There is, I believe, a general idea that genius and intellectual pursuits are inconsistent with the minute observations and cares that I have been recommending; and by nature perhaps they are so. The memoirs of great men are filled with anecdotes of their incompetency for commonplace duties, their want of observation, their indifference to details: you may observe, however, that such men were great in learning alone; they never exhibited that union of action and thought which is essential to constitute a heroic character.

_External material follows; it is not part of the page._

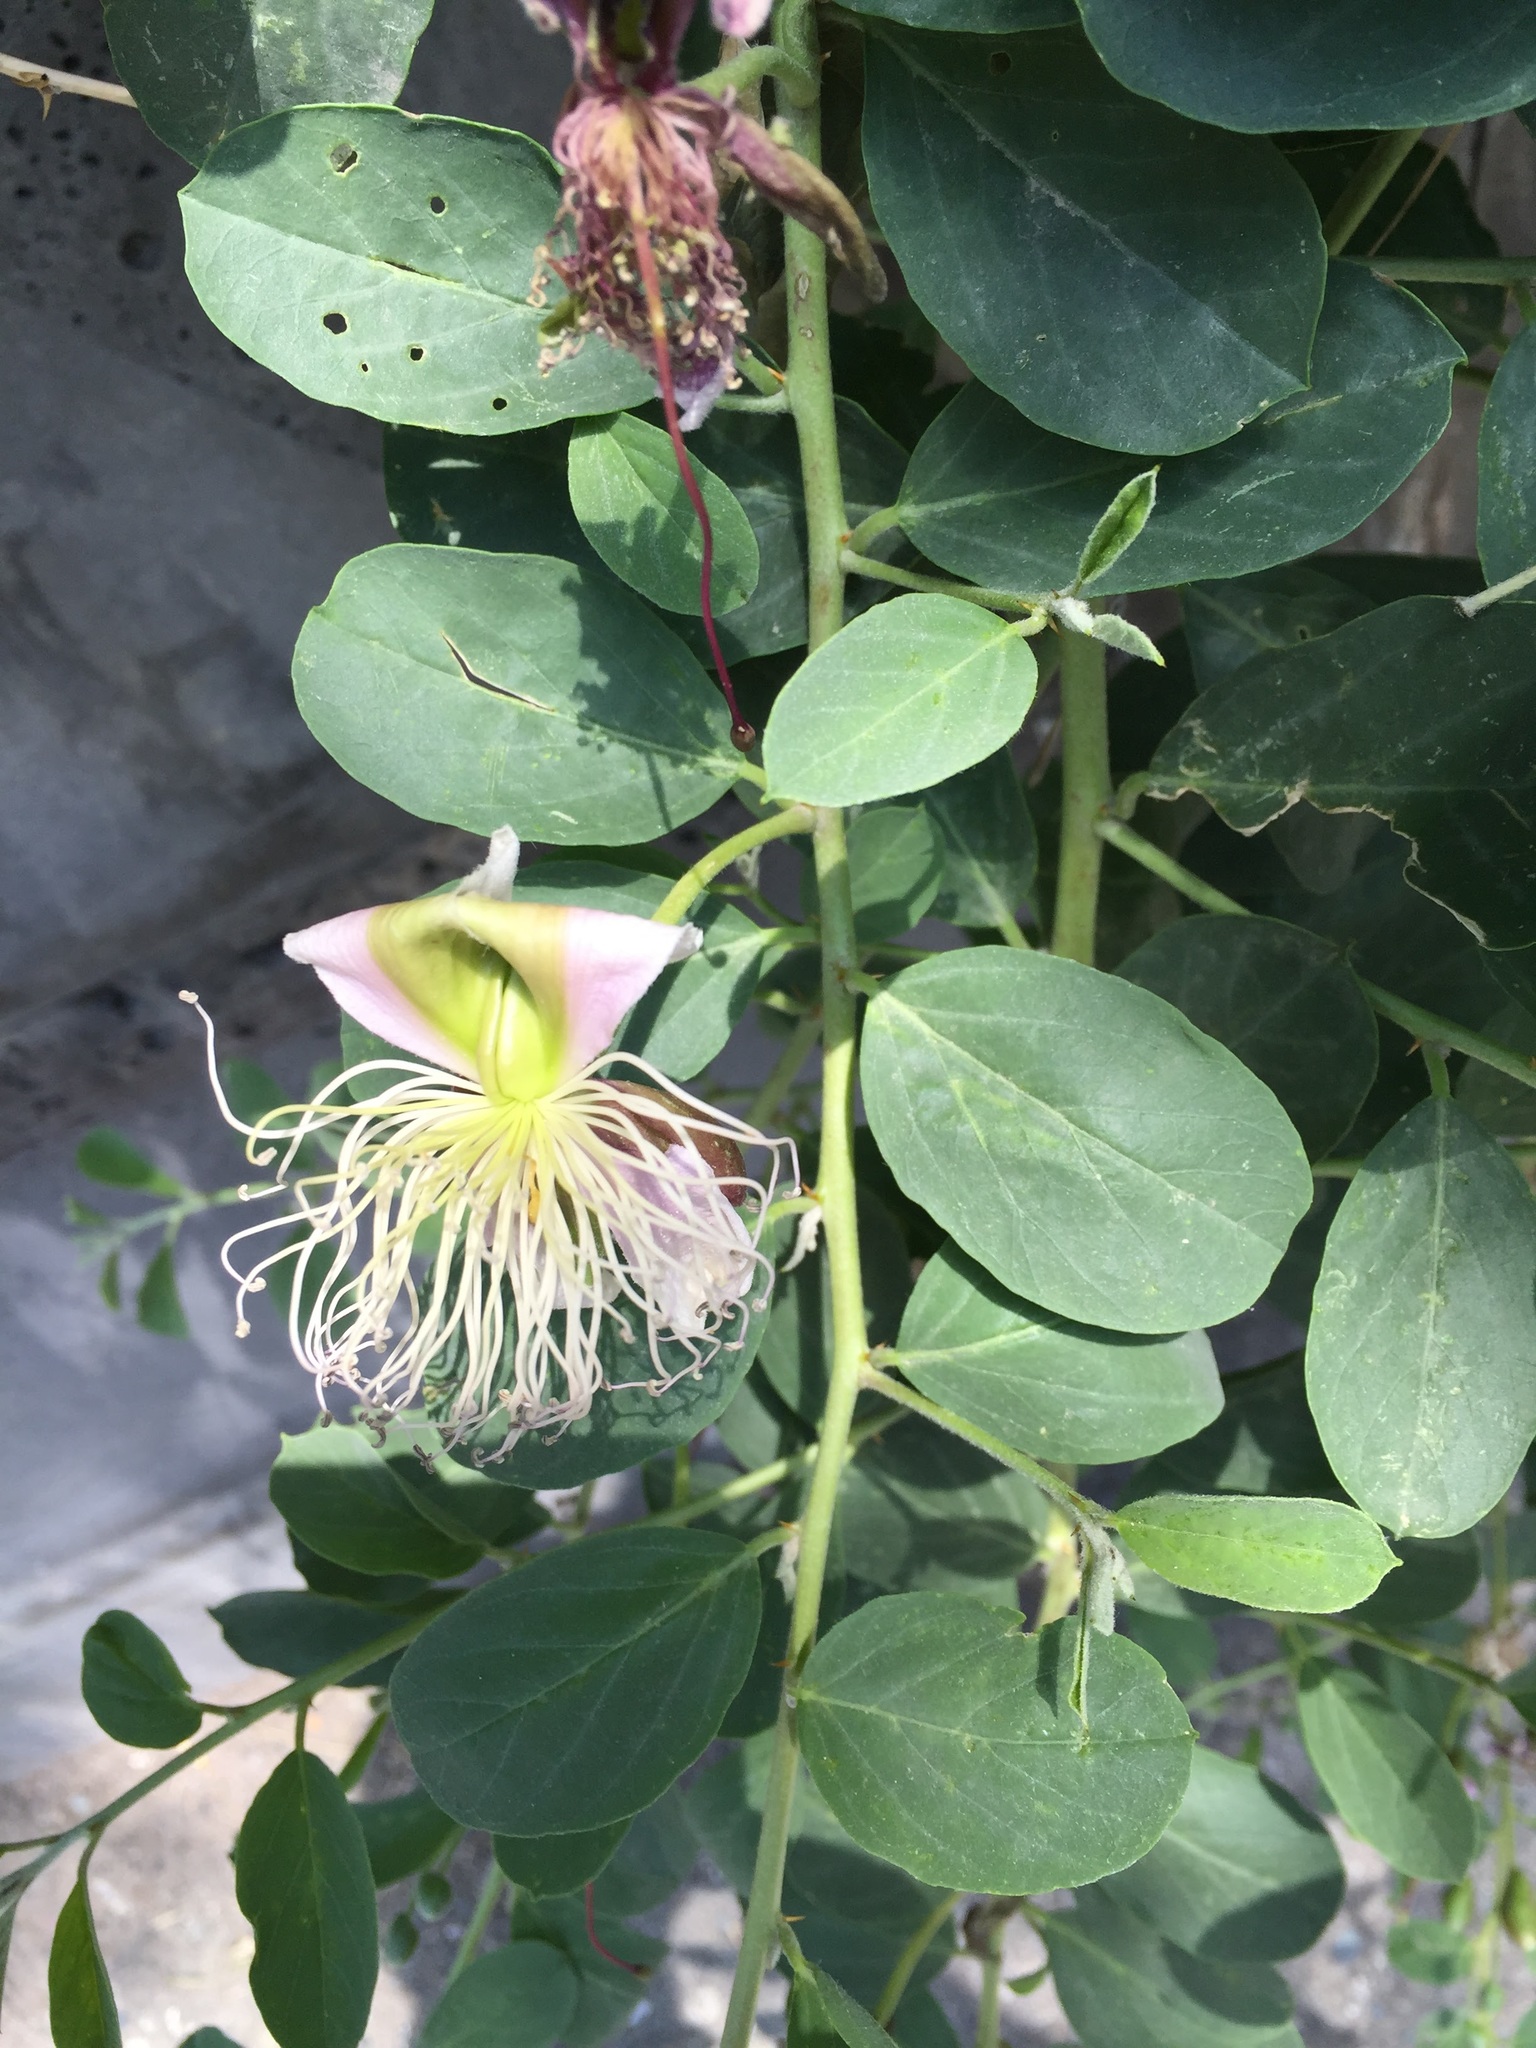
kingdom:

We read that a Charlemagne and a Wallenstein could stoop, in the midst of their vast designs and splendid successes, to the cares of selling the eggs of their poultry-yard,[68] and of writing minute directions for its more skilful management.[69] A proper attention to the repair of the strings of your gowns or the ribbons of your shoes could scarcely be farther, in comparison, beneath your notice.

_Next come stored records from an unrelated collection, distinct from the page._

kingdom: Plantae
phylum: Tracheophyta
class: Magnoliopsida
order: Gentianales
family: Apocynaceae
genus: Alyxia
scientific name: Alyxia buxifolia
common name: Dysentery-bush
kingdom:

The story of Sir Isaac Newton's cat and kitten has often made you smile; but it is no smile of admiration: such absence of mind is simply ridiculous. If, indeed, you should refer to its cause you may by reflection ascertain that the concentration of thought secured by such abstraction, in his particular case, may have been of use to mankind in general; but you must at the same time feel that he, even a Sir Isaac Newton, would have been a greater man had his genius been more universal, had it extended from the realms of thought into those of action.

With women the same case is much stronger; their minds are seldom, if ever, employed on subjects the importance and difficulty of which might make amends for such concentration of thought as would necessarily, except in first-rate minds, produce abstraction and inattention to homely every-day duties.

Even in the case of a genius, one of most rare occurrence, an attention to details, and thoughtfulness respecting them, though certainly more difficult, is proportionally more admirable than in ordinary women.